18 Então Judá se aproximou dele, e disse: Ó meu senhor, deixai que teu servo, suplico-te, fale uma palavra aos ouvidos de meu senhor, e não deixai que a tua ira se acenda contra teu servo, porque tu és como o próprio Faraó.
19 Meu senhor perguntou a seus servos: “Vocês têm pai ou mais algum irmão?”
19 Meu senhor perguntou a seus servos, dizendo: Tendes ainda um pai, ou um irmão?
20 E respondemos a meu senhor: “Temos um pai já velho e um filho da sua velhice, o mais novo, cujo irmão é morto; e só ele ficou de sua mãe, e seu pai o ama.”
20 E nós dissemos a meu senhor: Temos um pai, um homem velho, e um filho da sua velhice, um pequeno.

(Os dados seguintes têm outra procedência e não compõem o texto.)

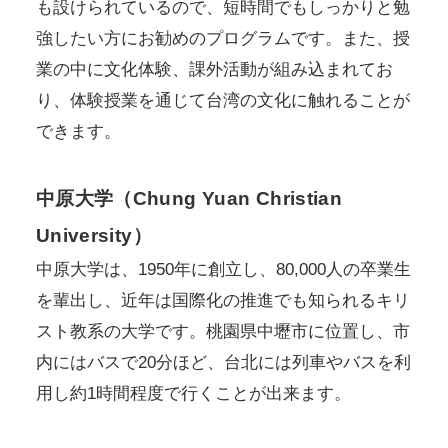
も設けられているので、短時間でもしっかりと勉
強したい方にお勧めのプログラムです。また、授
業の中に文化体験、課外活動が組み込まれてお
り、体験授業を通じて台湾の文化に触れることが
できます。
中原大学（Chung Yuan Christian
University）
中原大学は、1950年に創立し、80,000人の卒業生
を輩出し、近年は国際化の推進でも知られるキリ
スト教系の大学です。桃園県中壢市に位置し、市
内にはバスで20分ほど、台北には列車やバスを利
用し約1時間程度で行くことが出来ます。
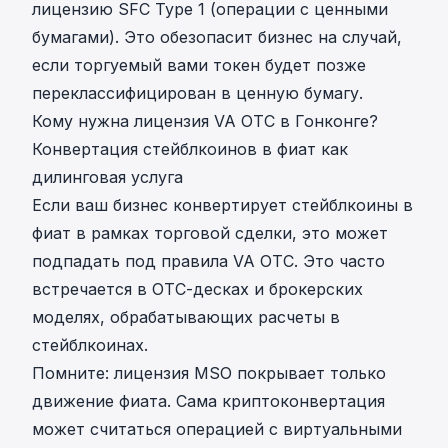
лицензию SFC Type 1 (операции с ценными
бумагами). Это обезопасит бизнес на случай,
если торгуемый вами токен будет позже
переклассифицирован в ценную бумагу.
Кому нужна лицензия VA OTC в Гонконге?
Конвертация стейблкоинов в фиат как
дилинговая услуга
Если ваш бизнес конвертирует стейблкоины в
фиат в рамках торговой сделки, это может
подпадать под правила VA OTC. Это часто
встречается в OTC-десках и брокерских
моделях, обрабатывающих
расчеты в
стейблкоинах
.
Помните: лицензия MSO покрывает только
движение фиата. Сама криптоконвертация
может считаться операцией с виртуальными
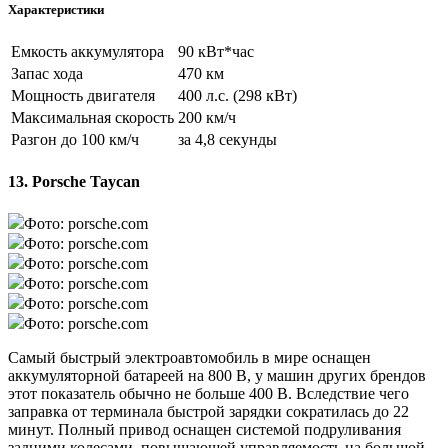
Характеристики
Емкость аккумулятора
90 кВт*час
Запас хода
470 км
Мощность двигателя
400 л.с. (298 кВт)
Максимальная скорость
200 км/ч
Разгон до 100 км/ч
за 4,8 секунды
13. Porsche Taycan
Фото: porsche.com
Фото: porsche.com
Фото: porsche.com
Фото: porsche.com
Фото: porsche.com
Фото: porsche.com
Самый быстрый электроавтомобиль в мире оснащен
аккумуляторной батареей на 800 В, у машин других брендов
этот показатель обычно не больше 400 В. Вследствие чего
заправка от терминала быстрой зарядки сократилась до 22
минут. Полный привод оснащен системой подруливания
задними колесами, повышающей управляемость на большой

E seu irmão está morto, e só ele foi deixado de sua mãe, e seu pai o ama.
21 Então o senhor disse a estes seus servos: “Tragam o jovem, para que eu o veja.”
21 E tu disseste a teus servos: Trazei-o a mim, para que eu possa colocar meus olhos nele.

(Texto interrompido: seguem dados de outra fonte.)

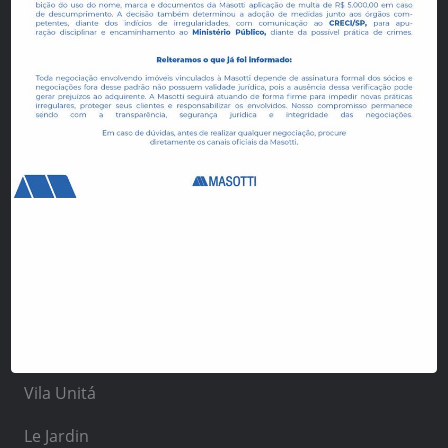
Manai Bosque
Aurora
Allegro Residencial
Vida Urbana Estúdios
Espaço Conceição
Villa Helvetia
Manai Residence
Vivere Residencial
Reserva Vista Verde
Vila Unitá
Le Jardin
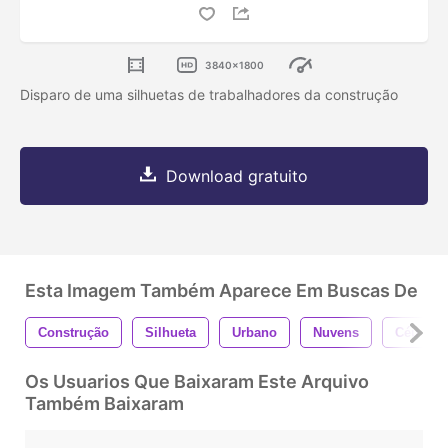
3840x1800
Disparo de uma silhuetas de trabalhadores da construção
Download gratuito
Esta Imagem Também Aparece Em Buscas De
Construção
Silhueta
Urbano
Nuvens
Céu
Os Usuarios Que Baixaram Este Arquivo
Também Baixaram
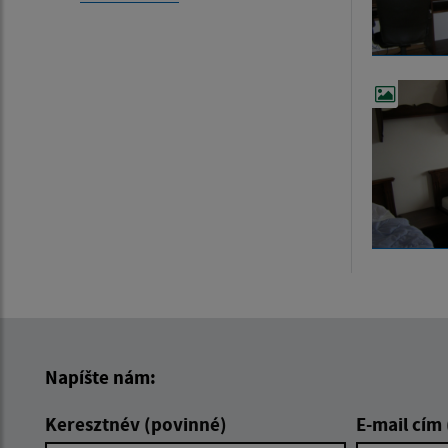
Napíšte nám:
Keresztnév (povinné)
E-mail cím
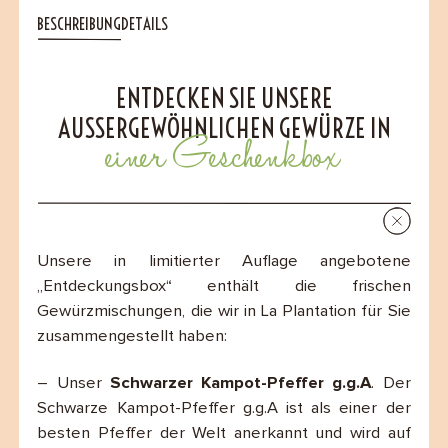
BESCHREIBUNG
DETAILS
ENTDECKEN SIE UNSERE
AUSSERGEWÖHNLICHEN GEWÜRZE IN
einer Geschenkbox
Unsere in limitierter Auflage angebotene
„Entdeckungsbox“ enthält die frischen
Gewürzmischungen, die wir in La Plantation für Sie
zusammengestellt haben:
– Unser
Schwarzer Kampot-Pfeffer g.g.A
. Der
Schwarze Kampot-Pfeffer g.g.A ist als einer der
besten Pfeffer der Welt anerkannt und wird auf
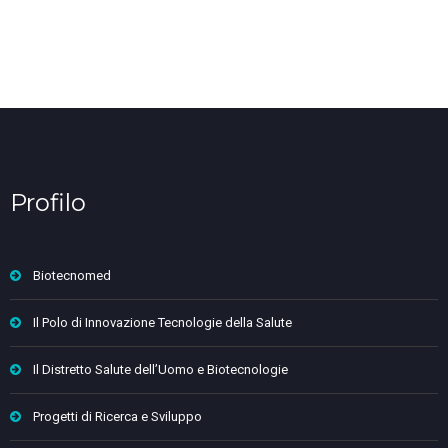
Profilo
Biotecnomed
Il Polo di Innovazione Tecnologie della Salute
Il Distretto Salute dell’Uomo e Biotecnologie
Progetti di Ricerca e Sviluppo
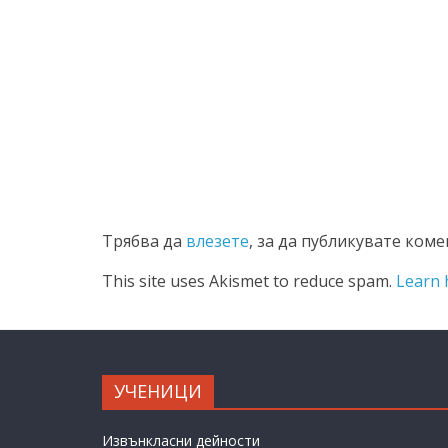
Трябва да
влезете
, за да публикувате коме
This site uses Akismet to reduce spam.
Learn 
УЧЕНИЦИ
Извънкласни дейности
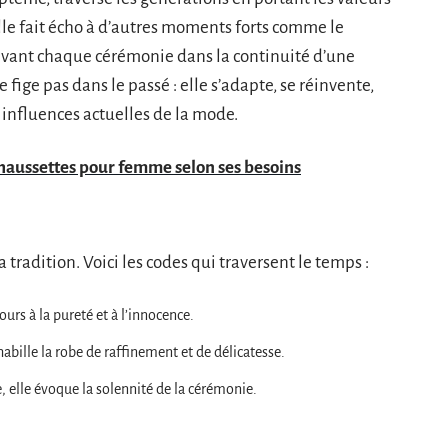
Elle fait écho à d’autres moments forts comme le
vant chaque cérémonie dans la continuité d’une
e fige pas dans le passé : elle s’adapte, se réinvente,
 influences actuelles de la mode.
chaussettes pour femme selon ses besoins
a tradition. Voici les codes qui traversent le temps :
urs à la pureté et à l’innocence.
abille la robe de raffinement et de délicatesse.
 elle évoque la solennité de la cérémonie.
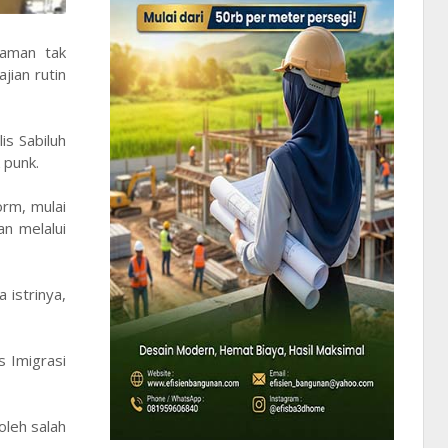
laman tak
jian rutin
is Sabiluh
 punk.
rm, mulai
n melalui
 istrinya,
s Imigrasi
oleh salah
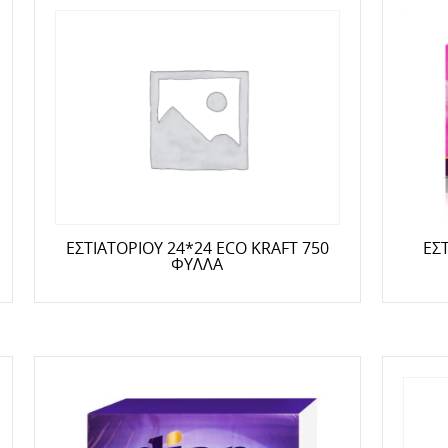
ΕΣ
ΕΣΤΙΑΤΟΡΙΟΥ 24*24 ECO KRAFT 750
ΦΥΛΛΑ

22 Respondemos ao meu senhor: “O jovem não pode deixar o pai; se deixar o pai, este morrerá.”
22 E dissemos ao meu senhor: O rapaz não pode deixar seu pai, pois se ele deixar seu pai, seu pai morrerá.
23 Então meu senhor disse a estes seus servos: “Se o irmão mais novo não vier com vocês, nunca mais vocês verão o meu rosto.”

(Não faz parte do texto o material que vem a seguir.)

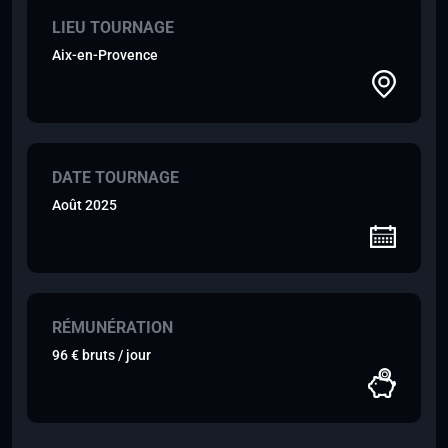
LIEU TOURNAGE
Aix-en-Provence
DATE TOURNAGE
Août 2025
RÉMUNÉRATION
96 € bruts / jour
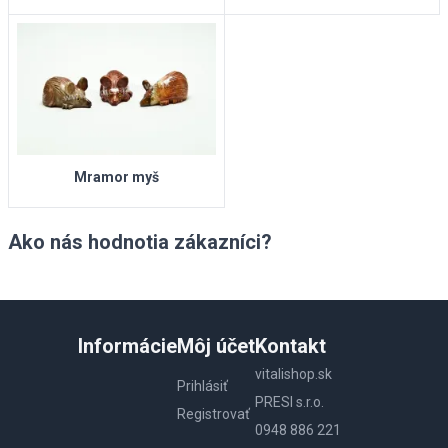
Mramor myš
Ako nás hodnotia zákazníci?
Informácie
Môj účet
Kontakt
vitalishop.sk
Prihlásiť
PRESI s.r.o.
Registrovať
0948 886 221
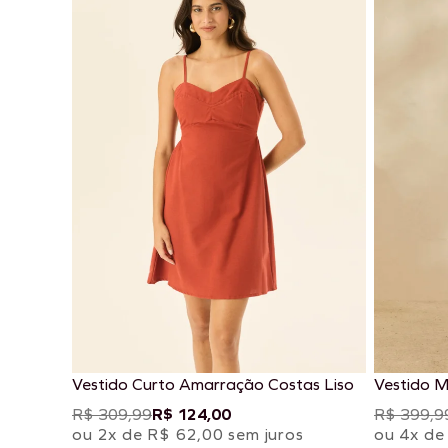
Vestido Curto Amarração Costas Liso
Vestido M
R$ 309,99
R$ 124,00
R$ 399,9
ou 2x de R$ 62,00 sem juros
ou 4x de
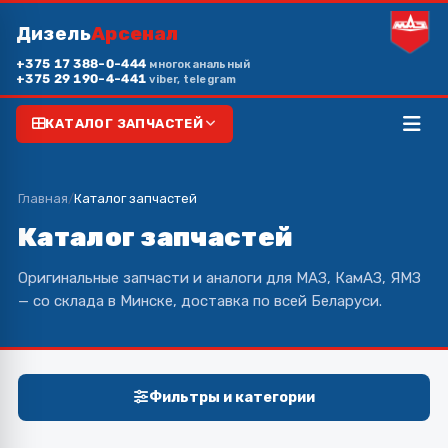
Дизель
Арсенал
+375 17 388-0-444
многоканальный
+375 29 190-4-441
viber, telegram
КАТАЛОГ ЗАПЧАСТЕЙ
Главная
/
Каталог запчастей
Каталог запчастей
Оригинальные запчасти и аналоги для МАЗ, КамАЗ, ЯМЗ
— со склада в Минске, доставка по всей Беларуси.
Фильтры и категории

23 E tu disseste a teus servos: Se vosso irmão mais jovem não vier, não vereis mais a minha face.
24 — Quando voltamos à casa de meu pai, que é seu servo, e repetimos a ele as palavras de meu senhor,
24 E aconteceu que, quando nós subimos a teu servo, meu pai, dissemos-lhe as palavras de meu senhor.
25 nosso pai disse: “Voltem e comprem um pouco de mantimento.”
25 E nosso pai disse: Ide novamente, e comprai-nos um pouco de alimento.
26 Nós respondemos: “Não podemos ir para lá. Mas, se o nosso irmão mais moço for conosco, iremos. Porque não podemos ver a face do homem, se este nosso irmão mais moço não estiver conosco.”
26 E dissemos: Não podemos descer. Se o nosso irmão mais jovem for conosco, aí desceremos, porque não podemos ver a face do homem, se nosso irmão mais jovem não estiver conosco.
27 Então nos disse o seu servo, nosso pai: “Vocês sabem que a minha mulher me deu dois filhos.
27 E teu servo, meu pai, disse-nos: Sabeis que minha esposa me deu dois filhos;
28 Um se ausentou de mim, e eu disse: ‘Certamente foi despedaçado, e até agora não mais o vi.’
28 e um se foi de mim, e eu disse: Ele certamente foi despedaçado, e eu não o vi desde então.
29 Se agora vocês me tirarem também este da minha presença, e lhe acontecer algum desastre, farão descer os meus cabelos brancos com tristeza à sepultura.”
29 E se tirardes também este de mim, e um mal acontecer a ele, levareis meus cabelos grisalhos com tristeza à sepultura.
30 — Agora, pois, se eu voltar para junto de meu pai, seu servo, sem que o jovem vá conosco, visto que a alma de meu pai está ligada com a alma dele,
30 Agora, pois, quando eu for a teu servo, meu pai, e o rapaz não estiver conosco, visto que a sua vida está atada com a vida dele,
31 vendo ele que o jovem não está conosco, morrerá; e estes seus servos farão descer os cabelos brancos de nosso pai, seu servo, com tristeza à sepultura.
31 acontecerá, quando ele vir que o rapaz não está conosco, ele morrerá, e teus servos levarão, com tristeza à sepultura, os cabelos grisalhos de teu servo, nosso pai.
32 Porque este seu servo ficou responsável por este jovem diante de meu pai, dizendo: “Se eu não o trouxer de volta, serei culpado para com o meu pai pelo resto da minha vida.”
32 Porquanto, teu servo se tornou fiador do rapaz diante do meu pai, dizendo: Se eu não o trouxer a ti, então eu levarei a culpa diante do meu pai para sempre.
33 Agora, pois, que este seu servo fique em lugar do jovem como escravo de meu senhor, e que o jovem volte com os seus irmãos.
33 Agora, pois, suplico-te: Deixa teu servo ficar no lugar do rapaz como servo para o meu senhor, e deixa o rapaz subir com seus irmãos.
34 Porque como poderei voltar a meu pai, se o jovem não for comigo? Eu não poderia ver esse mal se abatendo sobre o meu pai.
34 Como, pois, eu subirei a meu pai, e o rapaz não estando comigo? Para que porventura eu não veja o mal que virá sobre o meu pai.